The ACC, after fumbling and bumbling expansion scenes, settled on the lucky number 11. After weeks of wrangling, political arm twisting, deceit, mandates, law suits, threats, and accusations, the ACC voted (tuesday evening) to offer the University of Miami and Virginia Tech into the fold.
In a strange way, these two universities seem to offer just what the ACC was looking for: dominant football programs. The ACC, strong on the hardwood but historically weak on the gridiron, actually made offers to the top two football schools in the mix (Syracuse and Boston College being the other two players).
Syracuse, and to a lesser degree Boston College, seemed like sure bets just a couple of days ago to receive invites. Syracuse is a traditional basketball power and has enjoyed a moderate amount of success on the football field. At the same time, Syracuse offered the ACC a chance to expand to the northeastern market. Boston College offered a quality football program, a better basketball program than Virginia Tech, and the Boston television market.

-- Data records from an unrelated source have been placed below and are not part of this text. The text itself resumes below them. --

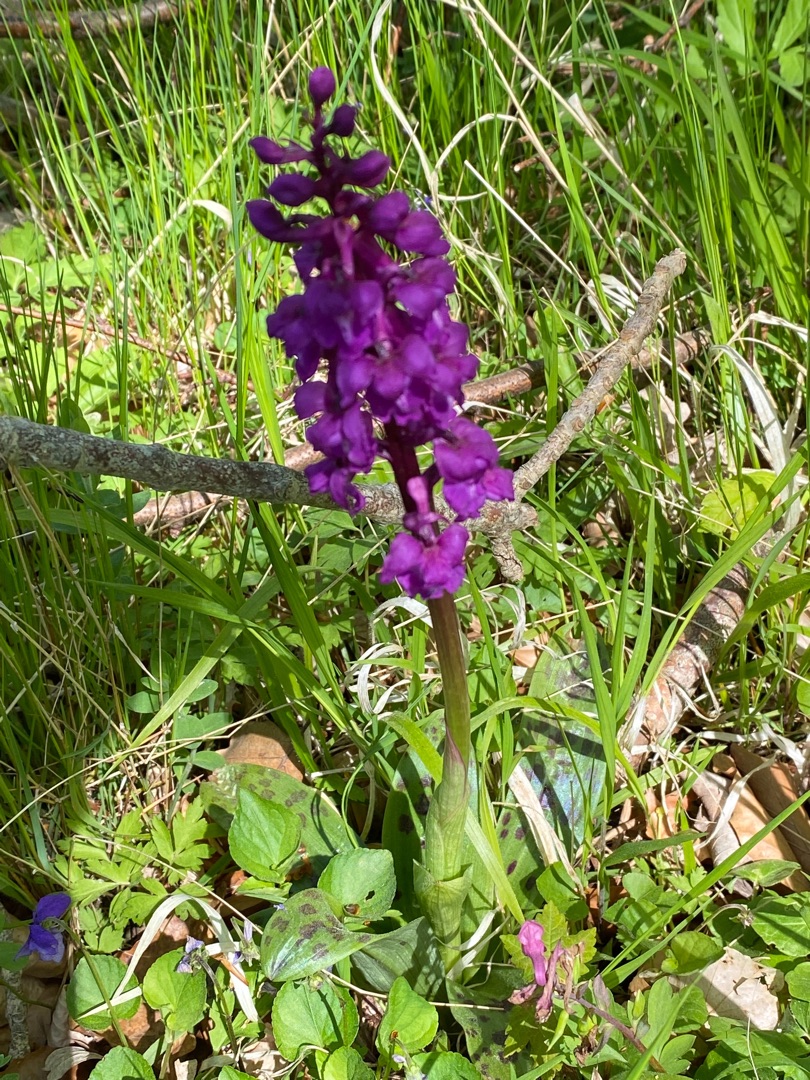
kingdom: Plantae
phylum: Tracheophyta
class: Liliopsida
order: Asparagales
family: Orchidaceae
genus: Orchis
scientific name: Orchis mascula
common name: Tyndakset gøgeurt
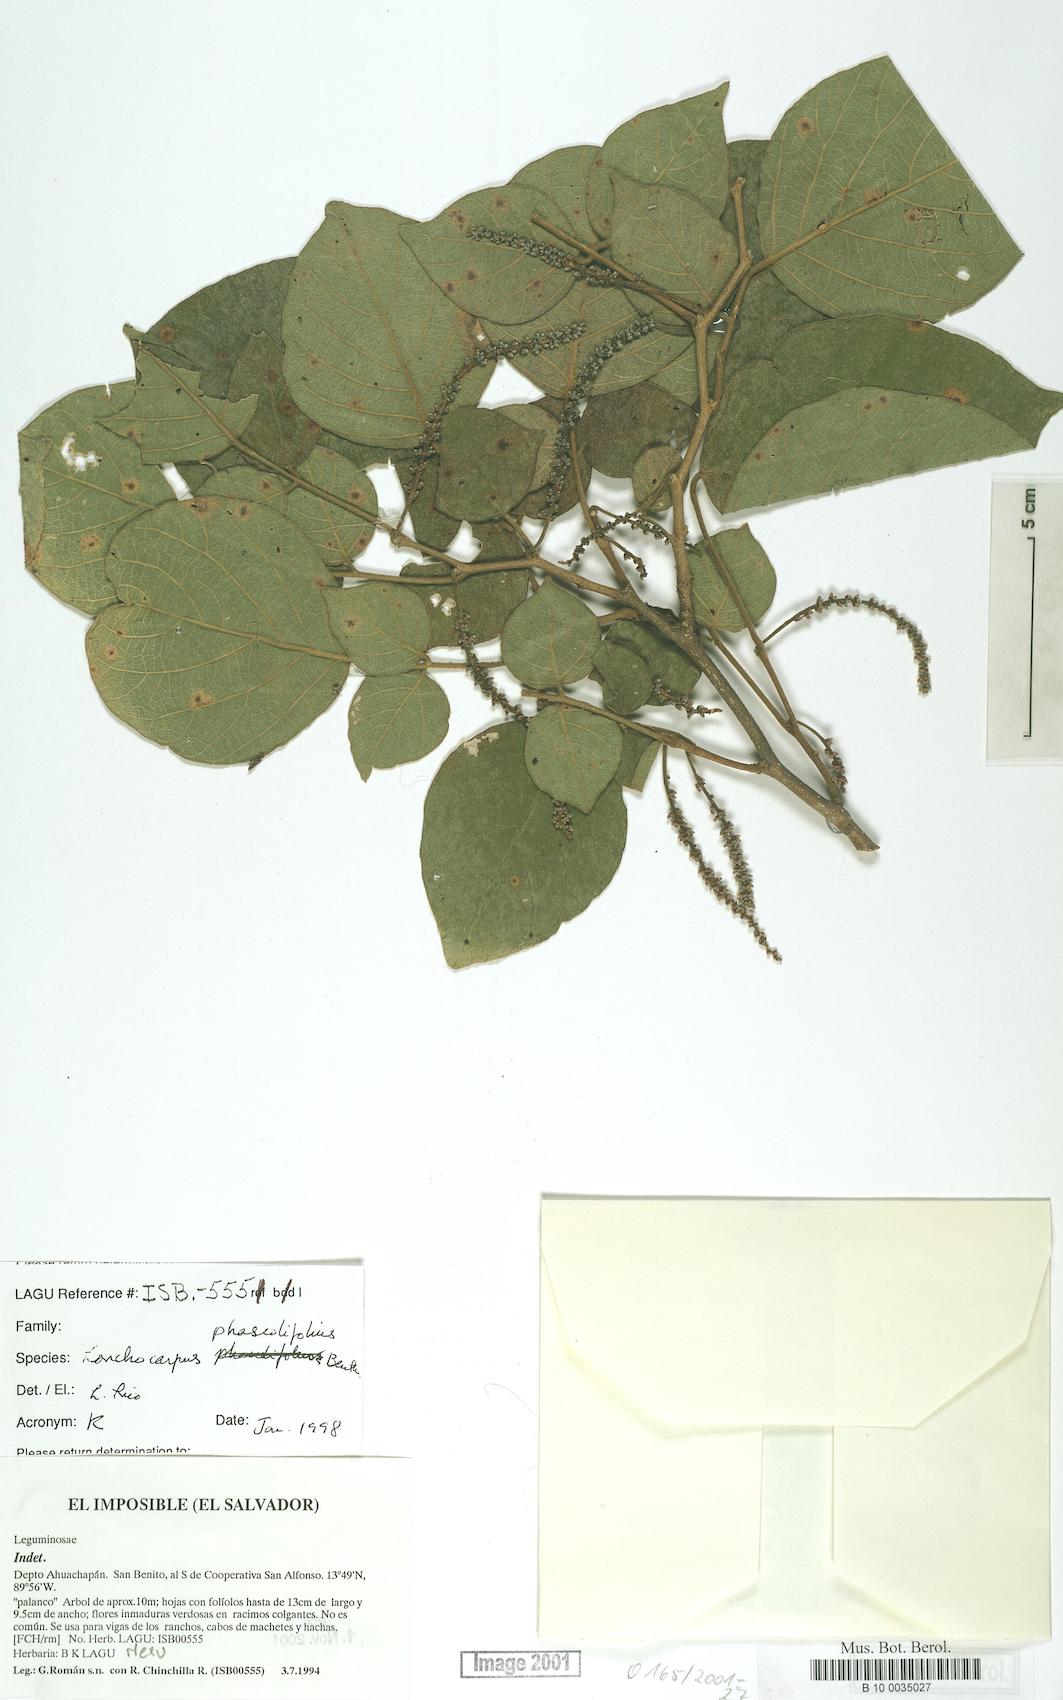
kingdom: Plantae
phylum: Tracheophyta
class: Magnoliopsida
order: Fabales
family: Fabaceae
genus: Lonchocarpus
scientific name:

To top it all off, Miami really wanted both of these schools to join them in a move to the ACC from the Big East.
7 votes were needed to expand. Florida State, Georgia Tech, Maryland, Clemson, North Carolina State, and Wake Forest were voting for expansion from the get-go.
Political arm twisting prohibited UVA from voting for any expansion that excluded Virginia Tech. Duke and North Carolina, oblivious to the obvious fact that expansion was going to occur, voted only for Miami to be accepted.
A fold by either North Carolina or Syracuse would have permitted the original three (Syracuse, Boston College, and Miami) to gain invites. Their holding firm sealed the fate of the Orangemen and the Eagles.
NC State, after voting in Miami and Virginia Tech, suddenly lost what little credibility it had by voting against a 12th team.
So, what does the ACC have now? Sure, they have upgraded their football conference. They have moved their television audience into south Florida and the D.C. area. They may or may not have made the conference more attractive for television rights.
But, they have added a school (Virginia Tech) that has gone only 7-7 in the Big East the last two years. This same school puts on the court a club that bears absolutely no resemblance to ACC basketball.
The move to 11 puzzles me. An end of season conference championship game (that could conceivably add 10-12 million dollars to league coffers) is not in the making. 12 is the magic number. I do understand that taking Virginia Tech moves the recent Big East lawsuit to federal court, but at what cost?
The ACC splits the pie eleven ways now, instead of nine. That is LESS revenue to each member school (rocket scientists need not apply).
The Big East, as a BCS conference, is sure to fade away with the departures of the top 2 football schools in the conference.